The biggest challenge for me was understanding the Middle East, its mentality, customs, traditions of local population.
Before Talabaya, when I was designing under my name, I was working only with bespoke clients. Creating Talabaya has forced me to think differently. I have to plan better, organise better – agreeing on production, sorting materials in advance, thinking about the market where the products go, what would fit there, what is the climate like, what local clients want and the need to bring this all in balance in just one collection.
Another necessity is working with social media. Before Talabaya, all clients were coming to me thanks to my reputation and through satisfied customers. I am learning so much and for that, I am incredibly grateful.
As a female entrepreneur and designer, what motivates and empowers you, and how do you feel Talabaya empowers the women that wear the label?
I create Talabaya thanks to my intuition, and through feedback from my customers. I try to understand the needs and customs in the respective region. Subsequently, I focus on emphasizing different assets while remaining within the cultural customs.

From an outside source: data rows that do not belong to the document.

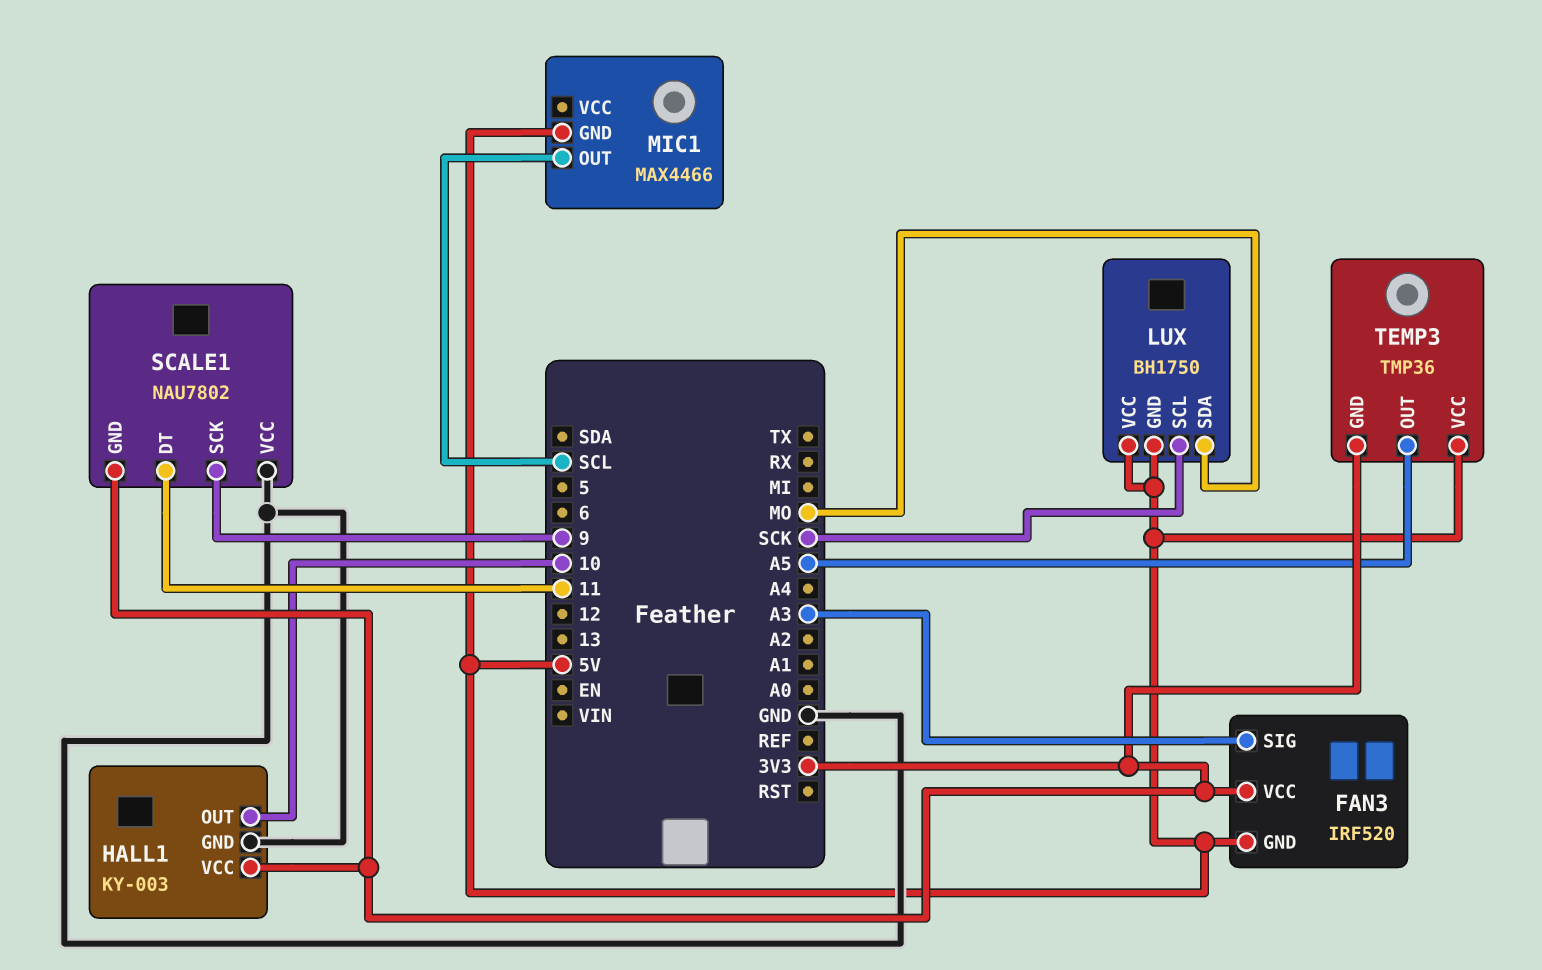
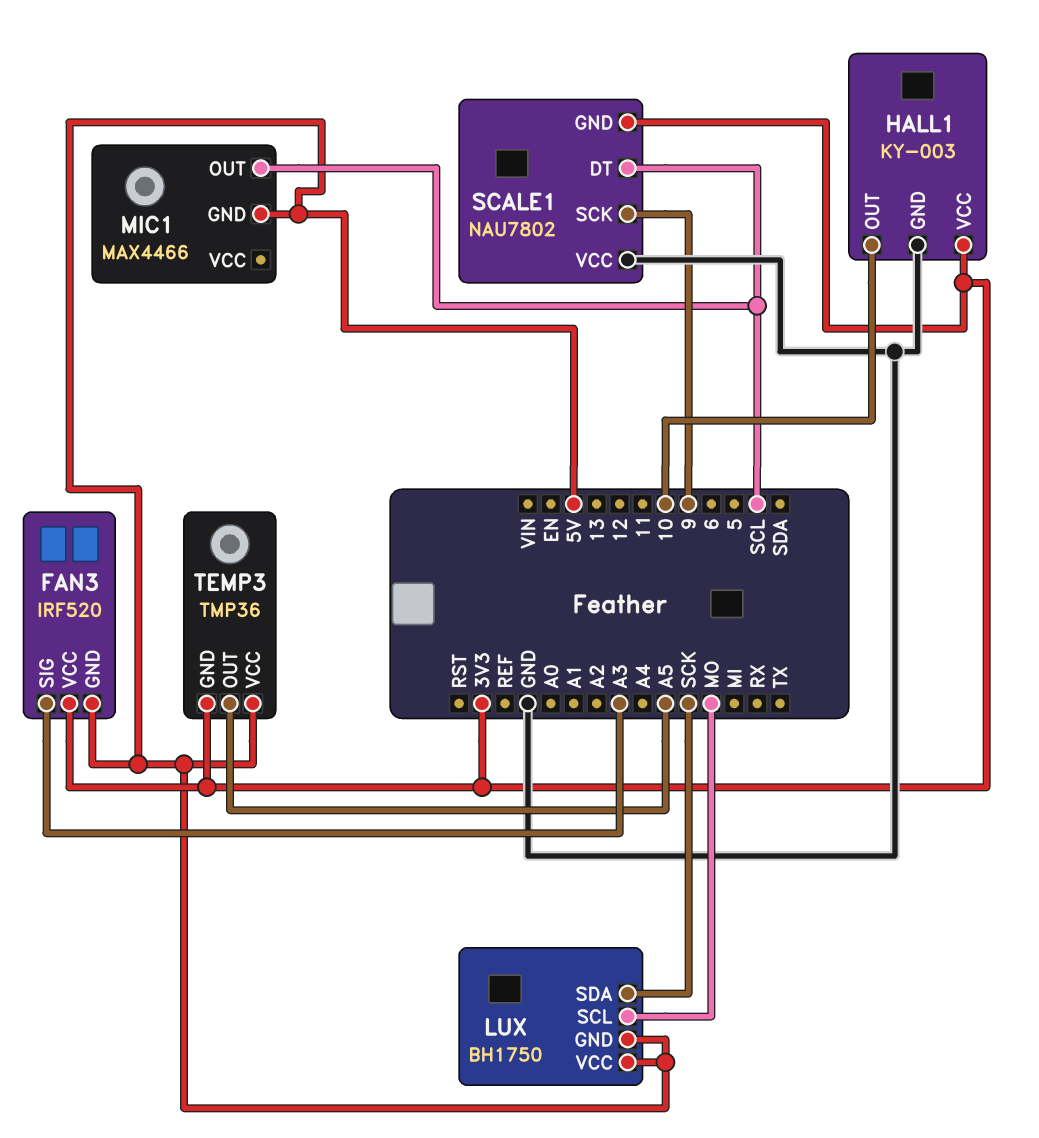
LUX pin SCL: SCK -> MO
LUX pin SDA: MO -> SCK
SCALE1 pin DT: 11 -> SCL

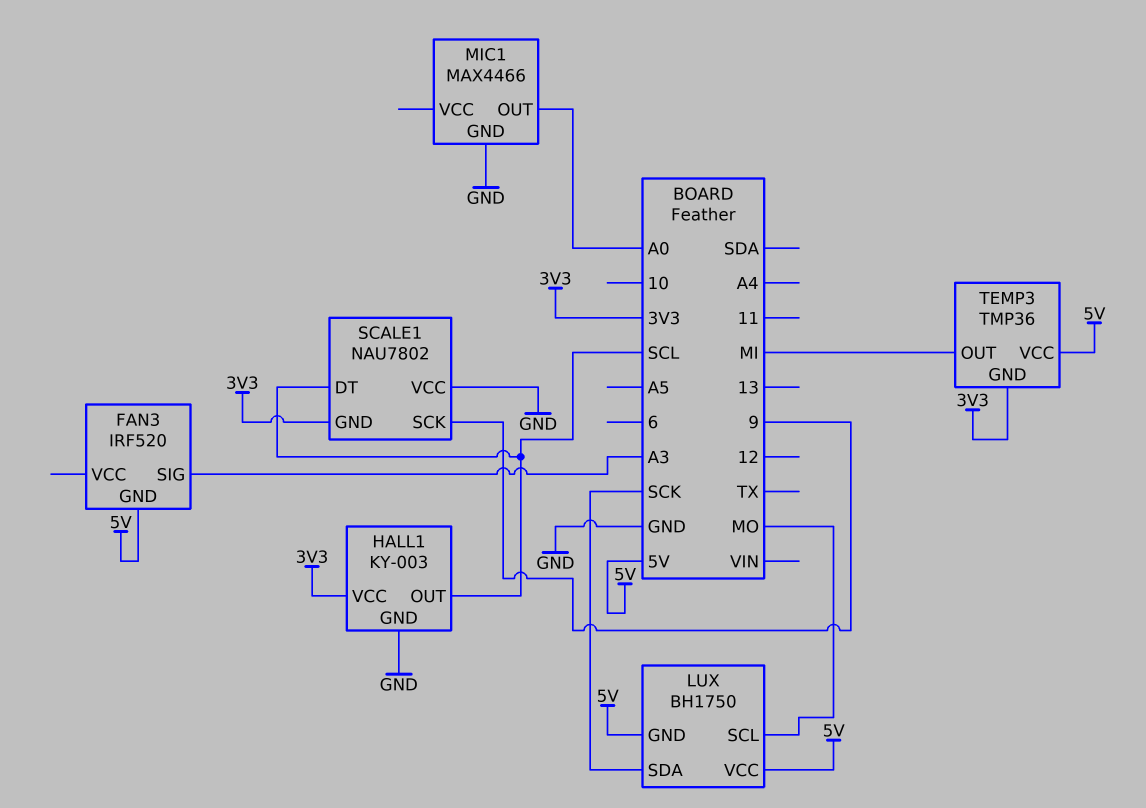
FAN3 pin VCC: 3V3 -> none
HALL1 pin OUT: 10 -> SCL
MIC1 pin GND: 5V -> GND
MIC1 pin OUT: SCL -> A0
TEMP3 pin OUT: A5 -> MI

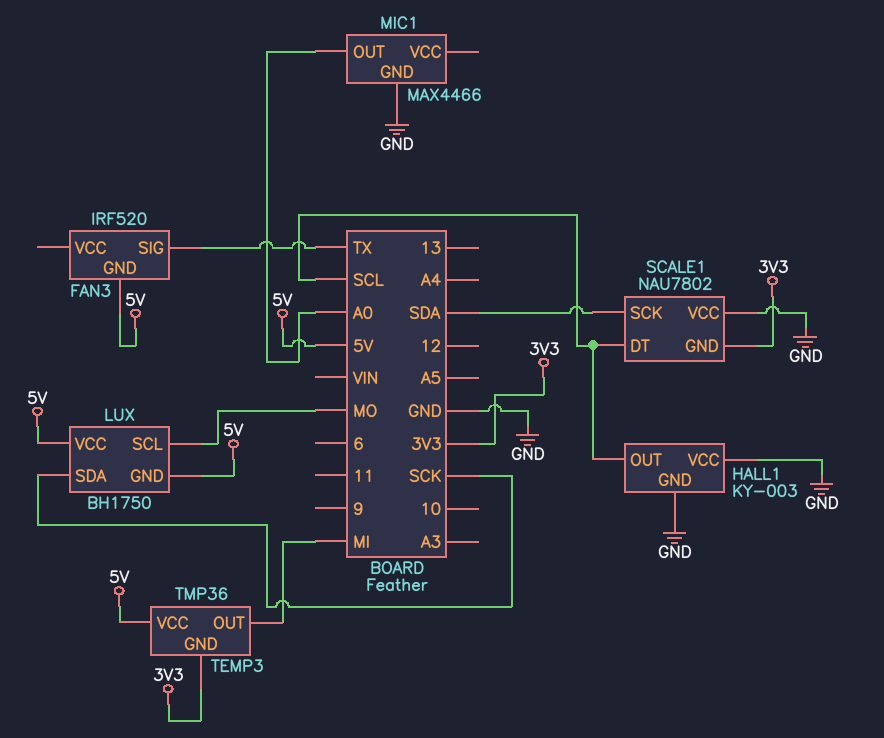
FAN3 pin SIG: A3 -> TX
HALL1 pin VCC: 3V3 -> GND
SCALE1 pin SCK: 9 -> SDA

Lastly, what do you see for the future of Talabaya as a brand, especially within the Arab region?
I wish to see satisfied customers, and sold out collections, of course. I would love to see a young girl wearing Talabaya with sneakers in a party, as well as her mother or grandmother wearing Talabaya in a conference or to the theatre. I would like create a new concept, unity, harmony and a functioning business that brings different cultures closer. I want to create the Talabaya style!